Non ci volle molto per capire, dunque, come gli ammortizzatori Stockton funzionassero ed anche parecchio bene in campo elettrico, sebbene la loro introduzione nella progettazione ingegneristica dei ponti avrebbe necessitato di essere motivata purtroppo ancora di svariati decenni. A fronte del verificarsi di svariati crolli evitabili dovuti a sollecitazioni eoliche, tra cui il più eclatante resta senza dubbio quello del Tacoma Bridge dello stato di Washington (vedi articolo precedente) dell’attraversamento lungo 853 metri crollato rovinosamente nello stretto omonimo dopo soltanto 4 mesi dall’inaugurazione avvenuta nel 1940.
Episodi storici serviti, se non altro, a connotare le salienti conoscenze in materia di sicurezza, che oggi vedono diversi tipi di smorzatori o ammortizzatori considerati come necessari nella progettazione di qualsiasi ponte di tipo sospeso o strallato al di sopra di una certa lunghezza. Con l’utilizzo, in aggiunta al sistema Stockbridge, di soluzioni come i TMD (Tuned Mass Dampers) singole masse “accordate” su molle al di sotto della carreggiata, in grado di assorbire le vibrazioni dei veicoli indipendentemente dalla loro quantità o dimensione. O veri e propri sistemi viscosi, ovvero dei pistoni idraulici, che dissipano l’energia con forza proporzionale alla velocità. Ma l’ammortizzatore SB, con la sua semplicità d’impiego e relativa accessibilità dei costi, resta il più frequentemente utilizzato, particolarmente nella versione riveduta e corretta nel 1976 dall’ingegnere australiano Philip Dulhunty, chiamata dogbone (ad “osso del cane”) per via della forma asimmetrica delle due contrapposte ed oblique estremità. Così pensate per agevolare una parziale rotazione, oltre alla semplice escursione lineare, come valvola di sfogo all’energia del vento sul cavo.
Sistemi sottovalutati che permettono, al pari delle più spettacolari tecnologie nell’impiego di materiali ed approcci scientifici, lo sviluppo necessario dell’avanzamento comunitario a nuove vette di efficienza procedurale.

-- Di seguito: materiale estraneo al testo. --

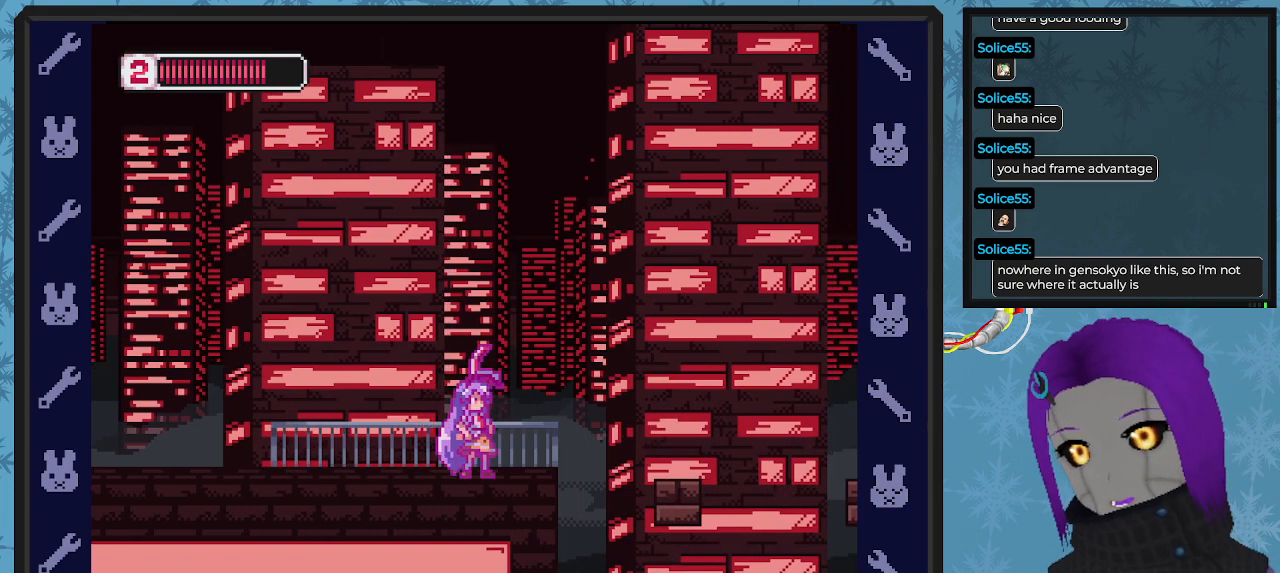
{"buttons": ["X", "DPAD_DOWN"], "left_stick": "center", "events": [[433, "DPAD_DOWN", "down"]]}
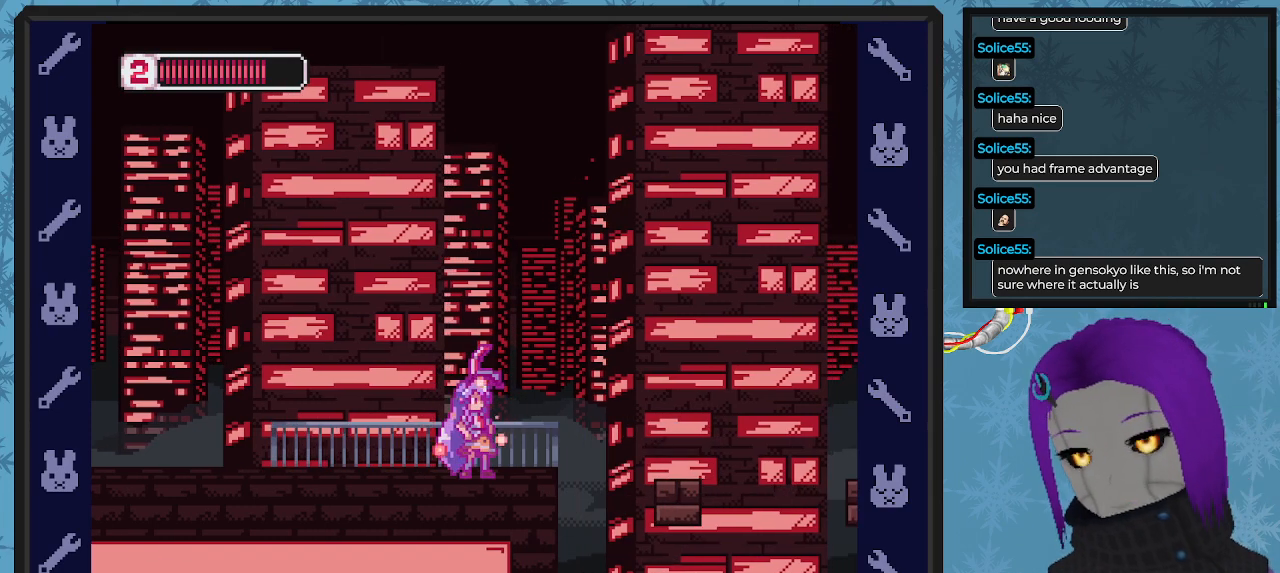
{"buttons": ["DPAD_RIGHT"], "left_stick": "center", "events": [[200, "DPAD_DOWN", "up"], [400, "X", "up"], [467, "DPAD_RIGHT", "down"]]}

Nel quale soltanto l’esistenza di un sistema pratico di messa in sicurezza riesce a garantire, a tutti gli effetti, l’adozione ad ampio spettro di sistemi già validi soltanto in apparenza. Ed è in tal senso che si parla, tanto spesso, di progresso come evoluzione, piuttosto che singoli, pericolosi, grandi balzi in avanti.